Quantum XYZ cyclic codes for biased noise

TL;DR

This paper introduces quantum XYZ cyclic codes optimized for biased noise, demonstrating high thresholds and reduced qubit overhead, advancing quantum error correction for specific noise models.

Contribution

Proposes a new family of quantum XYZ cyclic codes with increasing code distance and superior performance against biased noise compared to existing codes.

Findings

Achieves 50% code-capacity threshold for pure Pauli noise

Around 13% threshold for depolarizing noise

Significantly lower qubit overhead than XZZX surface code

Abstract

In some quantum computing architectures, Pauli noise is highly biased. Tailoring Quantum error-correcting codes to the biased noise may benefit reducing the physical qubit overhead without reducing the logical error rate. In this paper, we propose a family of quantum XYZ cyclic codes, which are the only one family of quantum cyclic codes with code distance increasing with code length to our best knowledge and have good error-correcting performance against biased noise.
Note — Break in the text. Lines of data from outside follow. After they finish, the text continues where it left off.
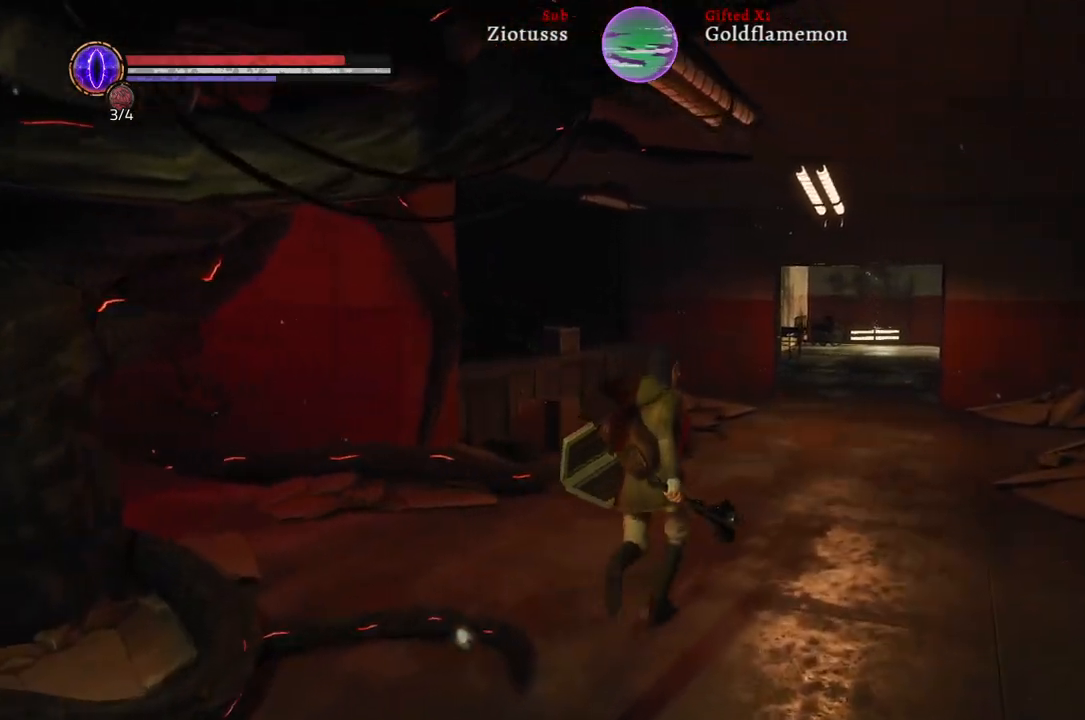
{"buttons": [], "left_stick": "up-right", "right_stick": "center", "events": []}
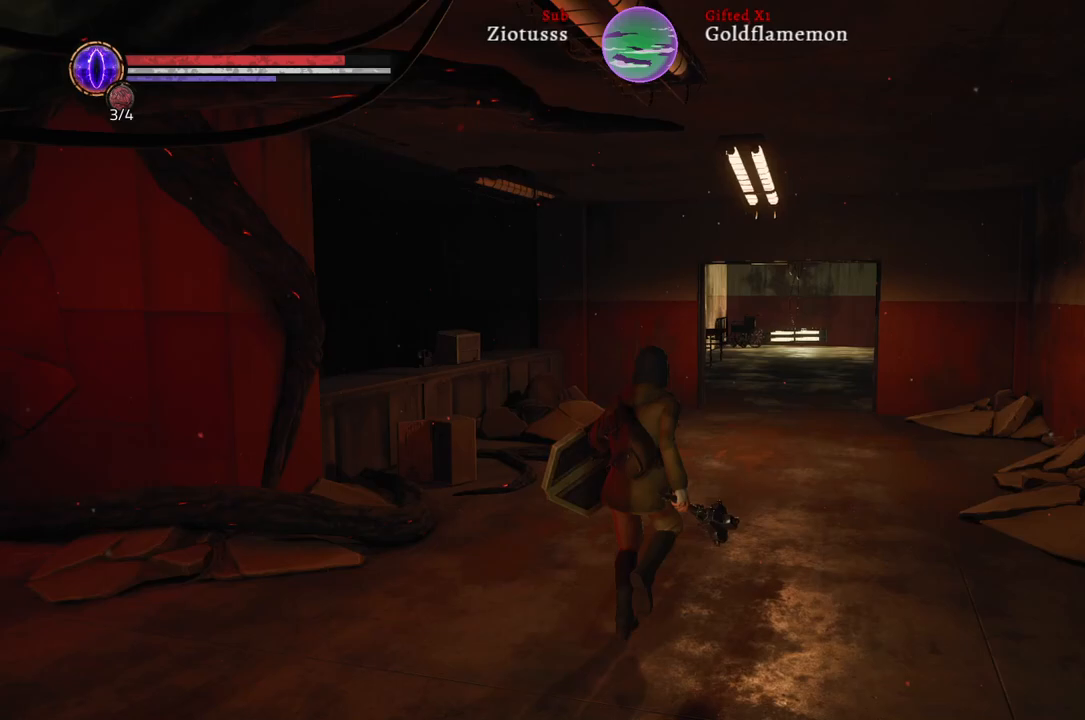
{"buttons": [], "left_stick": "up", "right_stick": "center", "events": [[33, "right_stick", "up-right"], [183, "right_stick", "center"], [267, "left_stick", "up"]]}
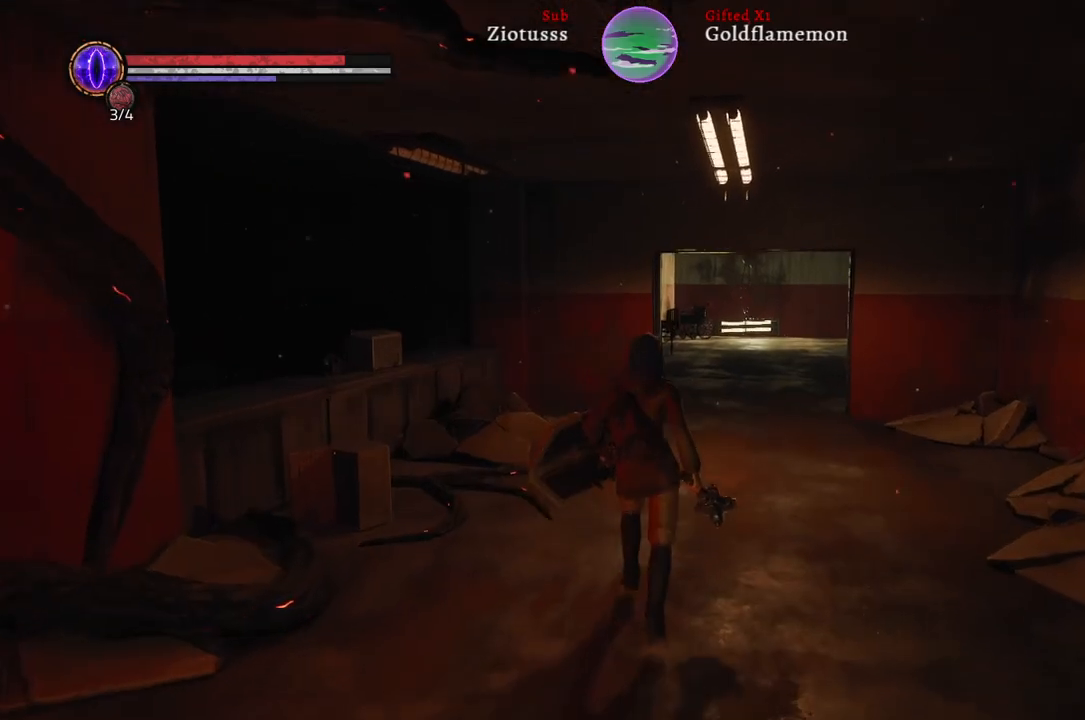
{"buttons": ["B"], "left_stick": "up", "right_stick": "center", "events": [[50, "B", "down"]]}
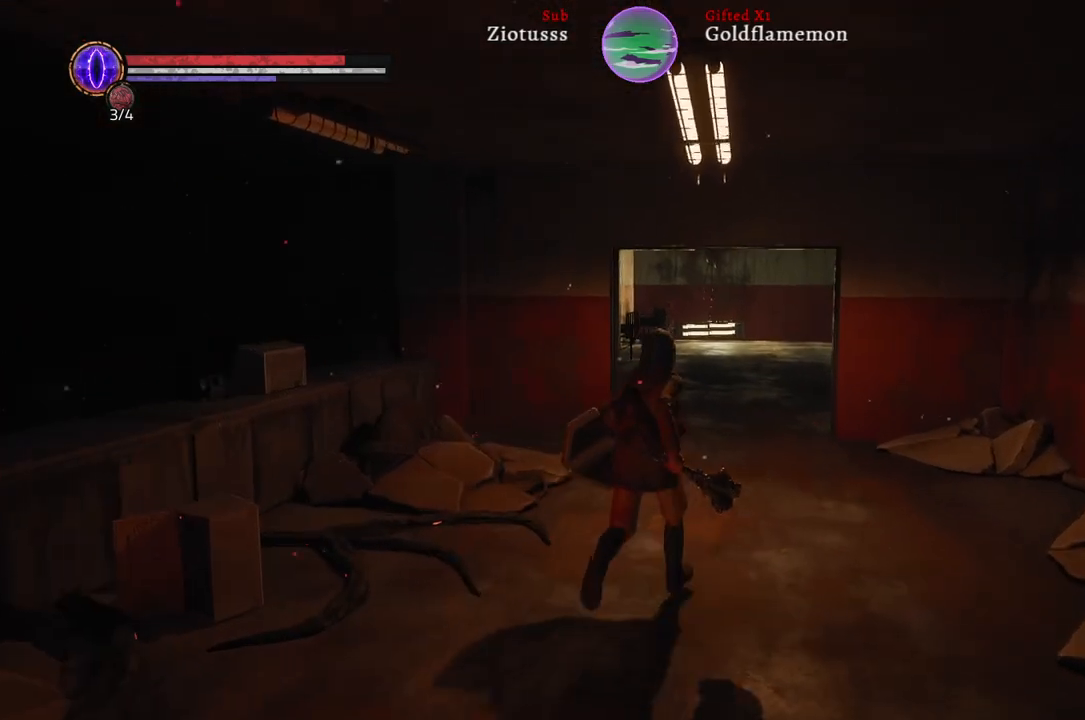
{"buttons": ["B"], "left_stick": "up", "right_stick": "center", "events": []}
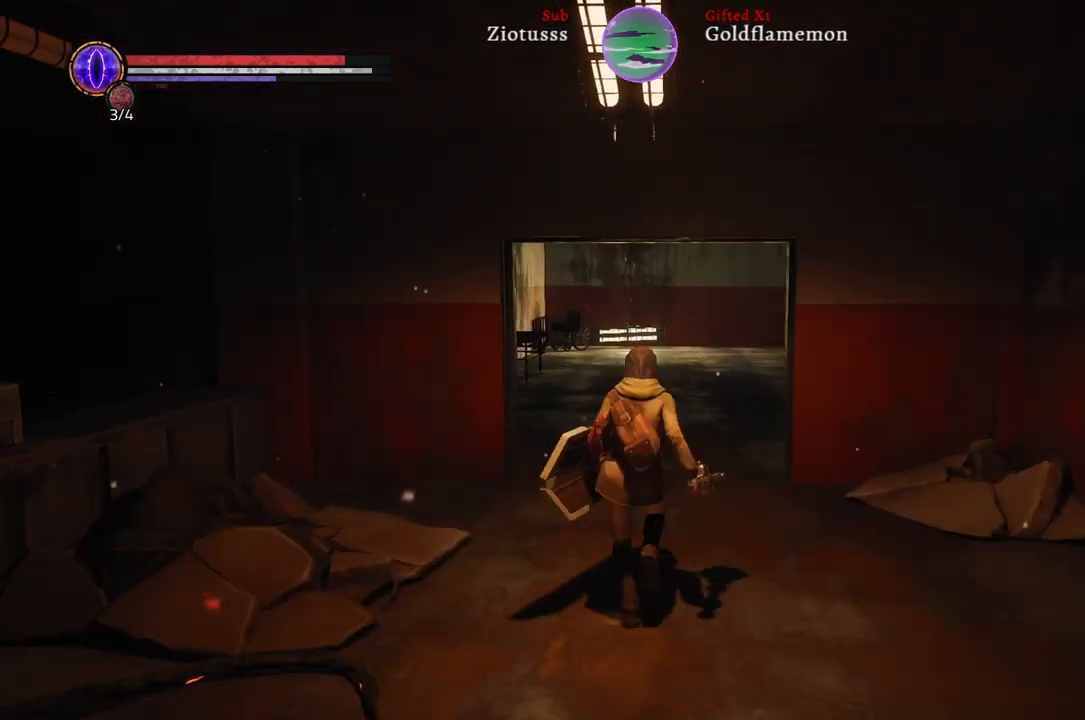
{"buttons": ["B"], "left_stick": "up", "right_stick": "center", "events": []}
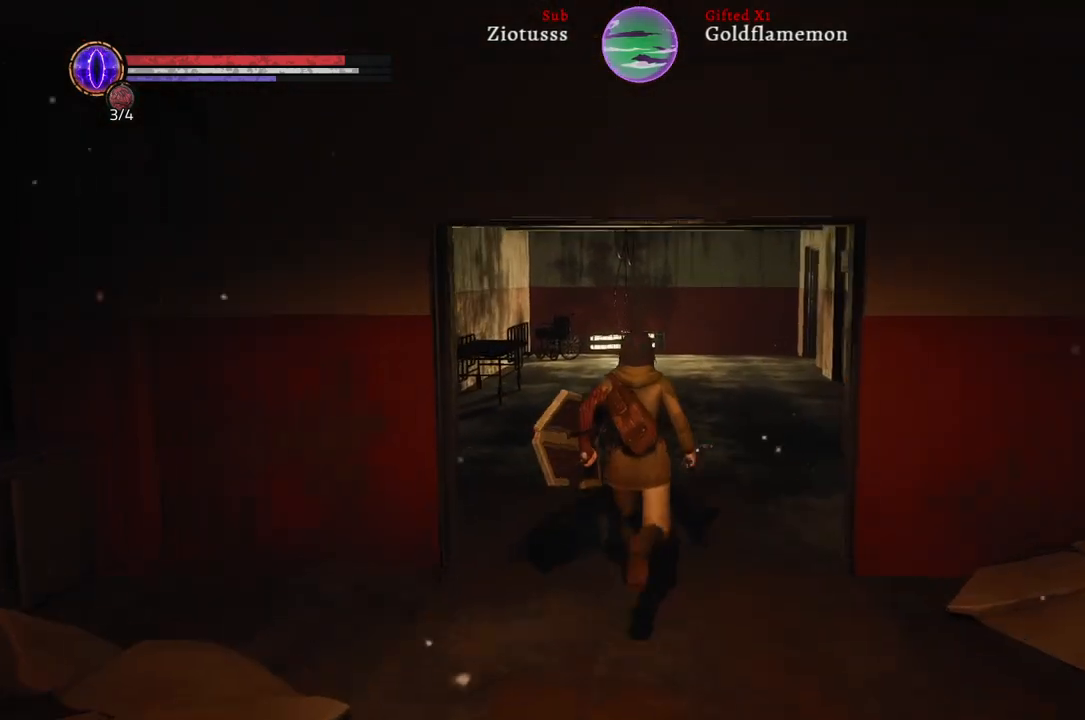
{"buttons": ["B"], "left_stick": "up", "right_stick": "center", "events": []}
Our simulation results show that the quantum XYZ cyclic codes have $50\%$ code-capacity thresholds for all three types of pure Pauli noise and around $13\%$ code-capacity threshold for depolarizing noise. In the finite-bias regime, when the noise is biased towards Pauli $Z$ errors with noise bias ratios $\eta_Z=1000$, the corresponding code-capacity threshold is around $49\%$. Besides, we show that to reach the same code distance, the physical qubit overhead of XYZ cyclic code is much less than that of the XZZX surface code.